4. Linksets are rebuilt to include all non-superseded observations; superseded observations remain queryable for audit but excluded from active linkset aggregation.
### Implementation checklist (LNM-21-004)
- [x] `IAdvisoryObservationWriteGuard` interface with `ValidateWrite(observation, existingContentHash)` method.
- [x] `AdvisoryObservationWriteGuard` implementation enforcing append-only semantics.
- [x] `AppendOnlyViolationException` for mutation rejections.
- [x] DI registration via `AddConcelierAocGuards()` extension.
- [x] Unit tests covering Proceed/SkipIdentical/RejectMutation scenarios.
- [x] Legacy merge logic deprecated with `[Obsolete]` and gated by `NoMergeEnabled` feature flag (defaults to `true`).
- [x] Roslyn analyzer `StellaOps.Concelier.Analyzers.NoMergeApiAnalyzer` emits warnings for merge API usage.
## Linkset document
```json
{
"bsonType":"object",
"required":["_id","tenantId","advisoryId","source","observations","createdAt"],
"properties":{
"_id":{"bsonType":"objectId"},
"tenantId":{"bsonType":"string"},
"advisoryId":{"bsonType":"string"},
"source":{"bsonType":"string"},
"observations":{"bsonType":"array","items":{"bsonType":"objectId"}},
"normalized": {
"bsonType":"object",
"properties":{
"purls":{"bsonType":"array","items":{"bsonType":"string"}},
"versions":{"bsonType":"array","items":{"bsonType":"string"}},
"ranges": {"bsonType":"array","items":{"bsonType":"object"}},
"severities": {"bsonType":"array","items":{"bsonType":"object"}}
}
},
"confidence": {"bsonType":"double", "description":"Optional correlation confidence (01)"},
"conflicts": {"bsonType":"array","items":{"bsonType":"object",
"required":["field","reason"],
"properties":{
"field":{"bsonType":"string"},
"reason":{"bsonType":"string"},
"values":{"bsonType":"array","items":{"bsonType":"string"}},
"sourceIds":{"bsonType":"array","items":{"bsonType":"string"}}
}}},
"createdAt":{"bsonType":"date"},
"builtByJobId":{"bsonType":"string"},
"provenance": {"bsonType":"object","properties":{
"observationHashes":{"bsonType":"array","items":{"bsonType":"string"}},
"toolVersion" : {"bsonType":"string"},
"policyHash" : {"bsonType":"string"}
}}
}
}
```
### Linkset invariants
- Built from a set of observation IDs; never overwrites observations.
- Carries the hash list of source observations for audit/replay.
- Deterministic sort: observations sorted by `source, advisoryId, fetchedAt` before hashing.

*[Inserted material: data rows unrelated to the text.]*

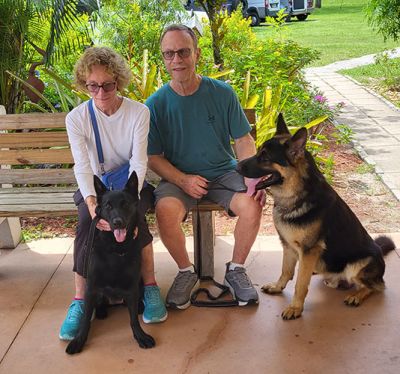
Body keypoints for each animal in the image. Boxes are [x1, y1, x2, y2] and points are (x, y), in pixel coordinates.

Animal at [65, 172, 155, 354]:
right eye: (108, 206)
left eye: (125, 204)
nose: (117, 222)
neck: (115, 248)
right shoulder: (91, 287)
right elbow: (86, 320)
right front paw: (79, 340)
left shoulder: (132, 288)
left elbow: (133, 319)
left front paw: (140, 336)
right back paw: (100, 311)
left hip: (139, 283)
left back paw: (140, 306)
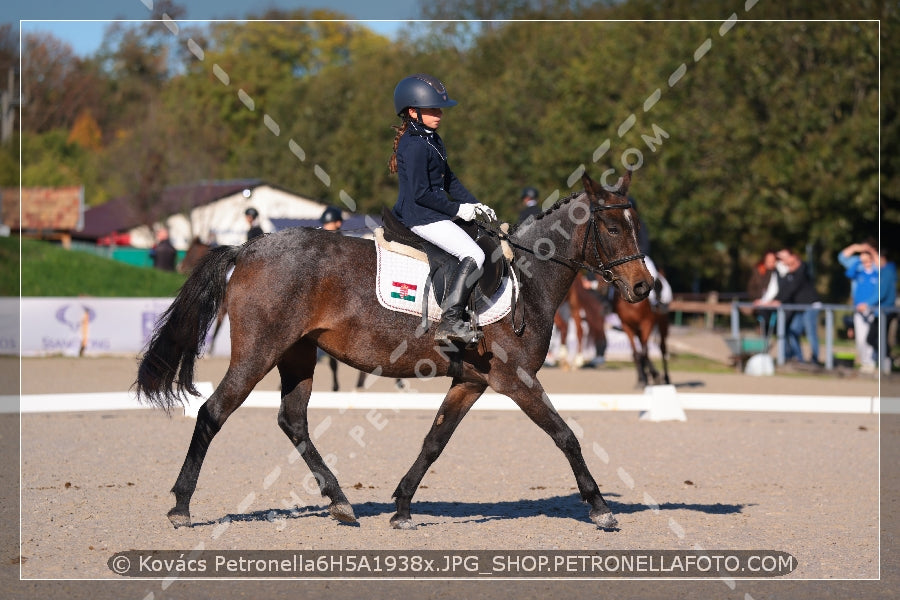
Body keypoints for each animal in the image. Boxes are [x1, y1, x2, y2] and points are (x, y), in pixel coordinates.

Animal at [135, 169, 652, 528]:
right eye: (611, 229)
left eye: (635, 224)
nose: (644, 287)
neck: (527, 277)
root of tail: (248, 248)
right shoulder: (517, 380)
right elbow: (565, 435)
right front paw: (600, 507)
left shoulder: (471, 381)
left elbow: (434, 442)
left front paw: (402, 506)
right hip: (259, 352)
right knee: (213, 412)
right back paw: (181, 506)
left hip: (297, 354)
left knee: (292, 420)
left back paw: (341, 502)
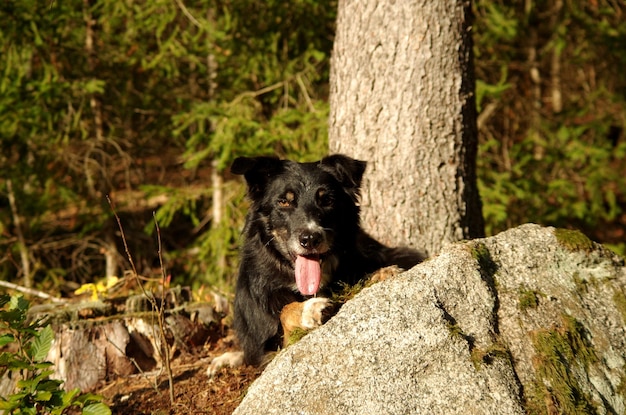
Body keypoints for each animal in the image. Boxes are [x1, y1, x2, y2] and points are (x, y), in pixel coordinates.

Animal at [207, 154, 422, 376]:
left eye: (326, 200)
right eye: (284, 201)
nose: (310, 238)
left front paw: (380, 274)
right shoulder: (266, 349)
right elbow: (284, 313)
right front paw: (307, 310)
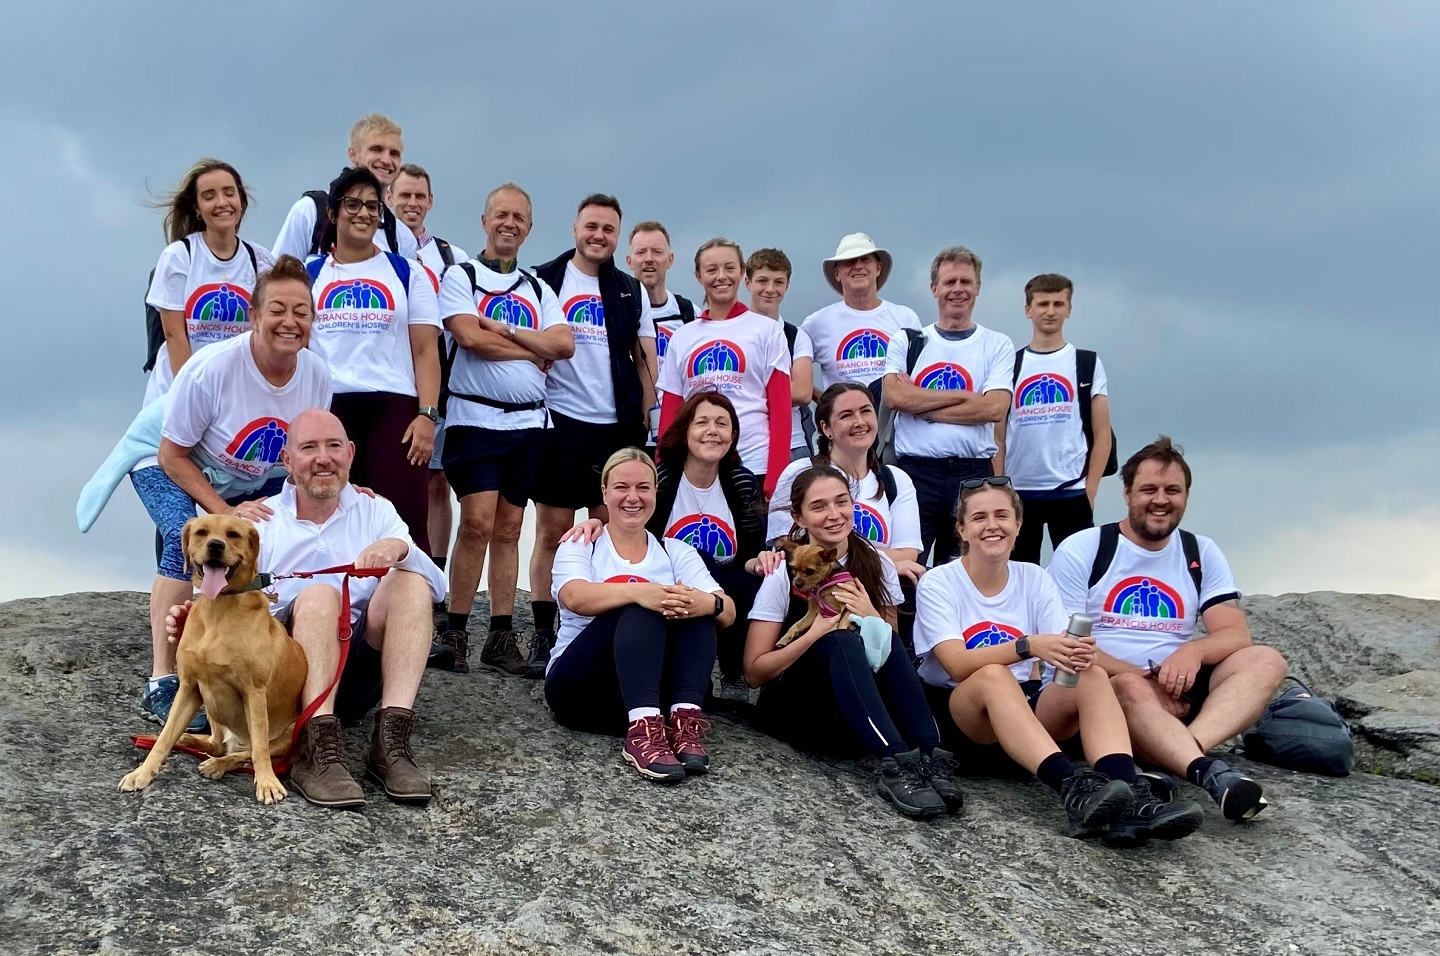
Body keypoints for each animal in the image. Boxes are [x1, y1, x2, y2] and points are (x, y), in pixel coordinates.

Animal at [119, 515, 308, 800]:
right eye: (202, 532)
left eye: (233, 534)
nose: (216, 546)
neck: (219, 608)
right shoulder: (189, 688)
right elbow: (165, 737)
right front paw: (142, 772)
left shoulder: (254, 691)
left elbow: (259, 750)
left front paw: (267, 782)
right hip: (211, 710)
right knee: (214, 744)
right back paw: (186, 741)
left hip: (288, 735)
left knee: (243, 753)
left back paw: (217, 764)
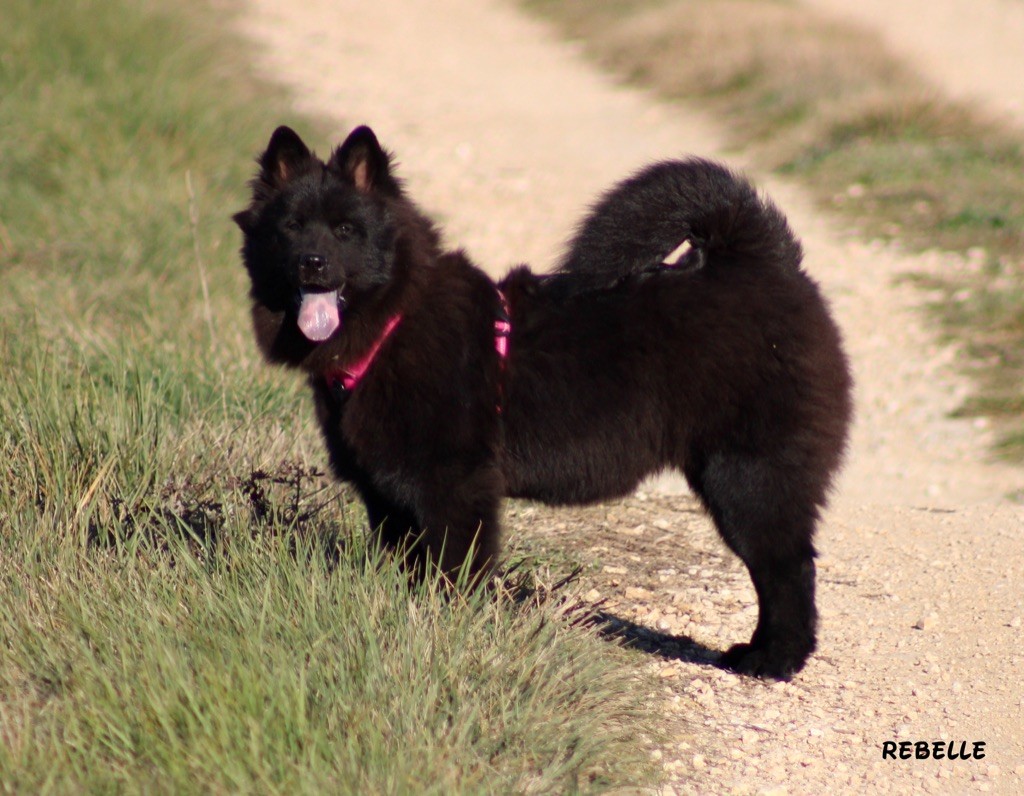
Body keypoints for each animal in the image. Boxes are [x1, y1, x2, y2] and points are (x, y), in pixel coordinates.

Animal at [235, 126, 851, 676]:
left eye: (345, 229)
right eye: (291, 228)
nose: (312, 262)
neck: (392, 323)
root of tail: (766, 262)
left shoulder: (453, 486)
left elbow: (453, 572)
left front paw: (444, 630)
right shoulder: (386, 492)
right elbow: (407, 567)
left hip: (747, 479)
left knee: (787, 569)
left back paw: (773, 661)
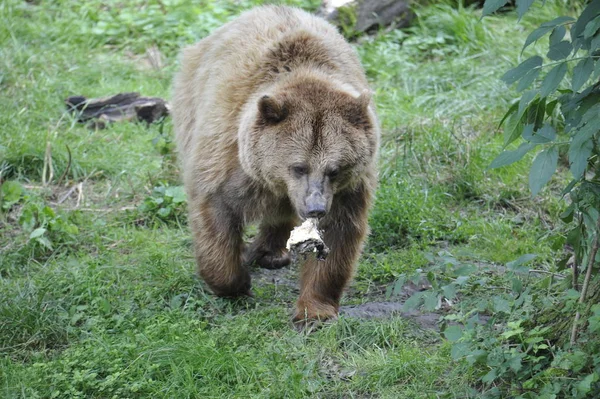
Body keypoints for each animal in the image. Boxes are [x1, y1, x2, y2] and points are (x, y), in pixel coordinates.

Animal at [171, 5, 380, 324]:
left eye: (335, 169)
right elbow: (215, 212)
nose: (315, 207)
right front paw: (235, 283)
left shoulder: (348, 189)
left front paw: (314, 311)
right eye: (298, 166)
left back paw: (272, 251)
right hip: (190, 99)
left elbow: (339, 235)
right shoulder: (227, 154)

- Conflicts are additive only and now carry optional `sourceIds[]` to trace which upstream sources produced divergent values.
## Indexes (Mongo)
- Observations: `{ tenantId:1, source:1, advisoryId:1, provenance.fetchedAt:-1 }` (compound for ingest); `{ provenance.sourceArtifactSha:1 }` unique to avoid dup writes.

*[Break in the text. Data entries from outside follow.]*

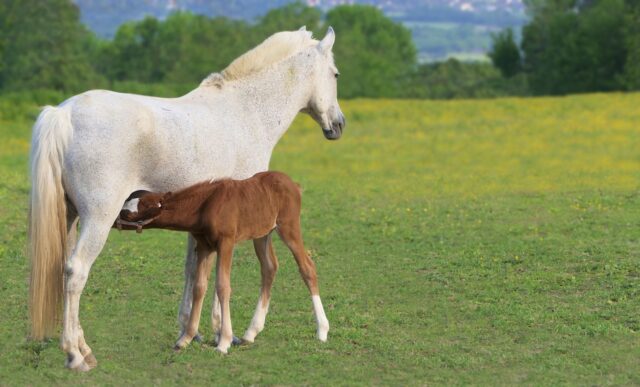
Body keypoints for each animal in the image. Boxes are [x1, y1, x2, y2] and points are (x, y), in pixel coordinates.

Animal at [116, 171, 330, 354]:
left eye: (129, 213)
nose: (115, 221)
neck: (205, 205)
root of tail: (293, 184)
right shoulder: (205, 246)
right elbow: (199, 286)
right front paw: (185, 339)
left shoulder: (226, 242)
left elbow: (222, 286)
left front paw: (224, 342)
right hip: (262, 233)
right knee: (269, 268)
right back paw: (251, 333)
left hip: (288, 227)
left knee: (307, 267)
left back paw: (322, 330)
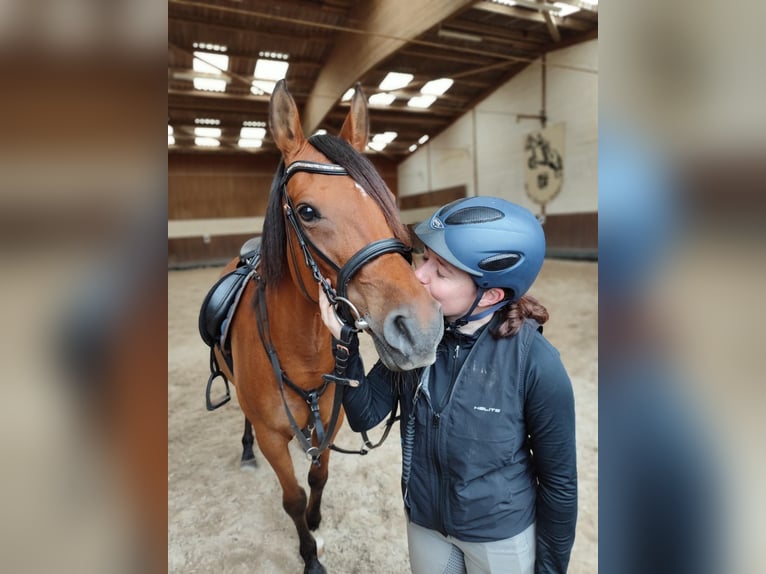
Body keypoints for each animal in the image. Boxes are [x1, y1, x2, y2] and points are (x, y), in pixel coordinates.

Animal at [213, 82, 448, 574]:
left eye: (388, 199)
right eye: (306, 211)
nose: (420, 328)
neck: (300, 350)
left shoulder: (334, 420)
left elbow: (318, 476)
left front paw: (317, 519)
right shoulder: (273, 438)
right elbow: (291, 497)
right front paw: (310, 555)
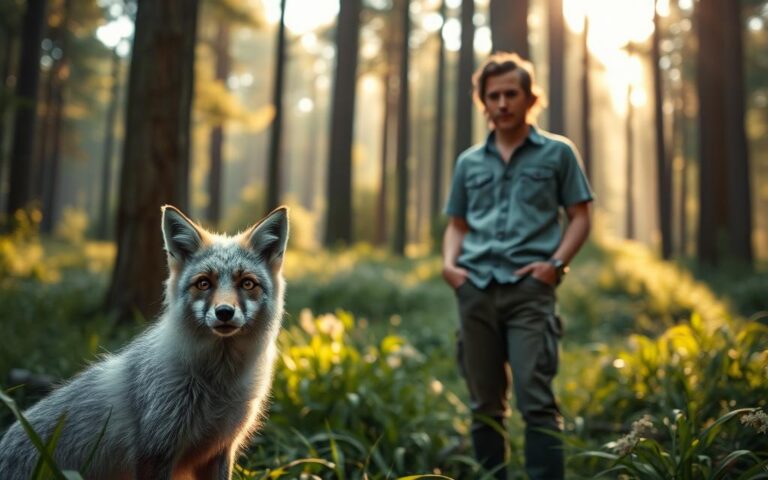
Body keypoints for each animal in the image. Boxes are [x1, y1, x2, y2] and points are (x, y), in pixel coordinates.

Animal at [0, 205, 289, 479]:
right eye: (204, 283)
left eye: (247, 284)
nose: (225, 312)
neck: (217, 384)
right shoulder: (154, 451)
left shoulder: (219, 451)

- Linksets: `{ tenantId:1, advisoryId:1, source:1 }` unique; `{ observations:1 }` sparse for reverse lookups.
## Collections
- `advisory_observations` — raw per-source docs (immutable).
- `advisory_linksets` — derived normalized aggregates with observation pointers and hashes.
## Determinism & replay
- Replay rebuild: order observations by fetchedAt, recompute linkset hash list, ensure byte-identical linkset JSON.
- All timestamps UTC ISO-8601; no server-local time.
- String normalization: lowercase `source`, trim/normalize PURLs, stable sort arrays.
## Sample documents
See `docs/samples/lnm/observation-ghsa.json` and `docs/samples/lnm/linkset-ghsa.json` (added with this draft) for concrete payloads.
## Approval path
1) Architecture + Concelier Core review this document.
2) If accepted, freeze JSON Schema and roll into `src/Concelier/__Libraries/StellaOps.Concelier.Storage.Mongo` migrations.
3) Update consumers (policy/CLI/export) to read from linksets only; deprecate Merge endpoints.
---
Tracking: CONCELIER-LNM-21-001/002/101; Sprint 110 blockers (Concelier/Excititor waves).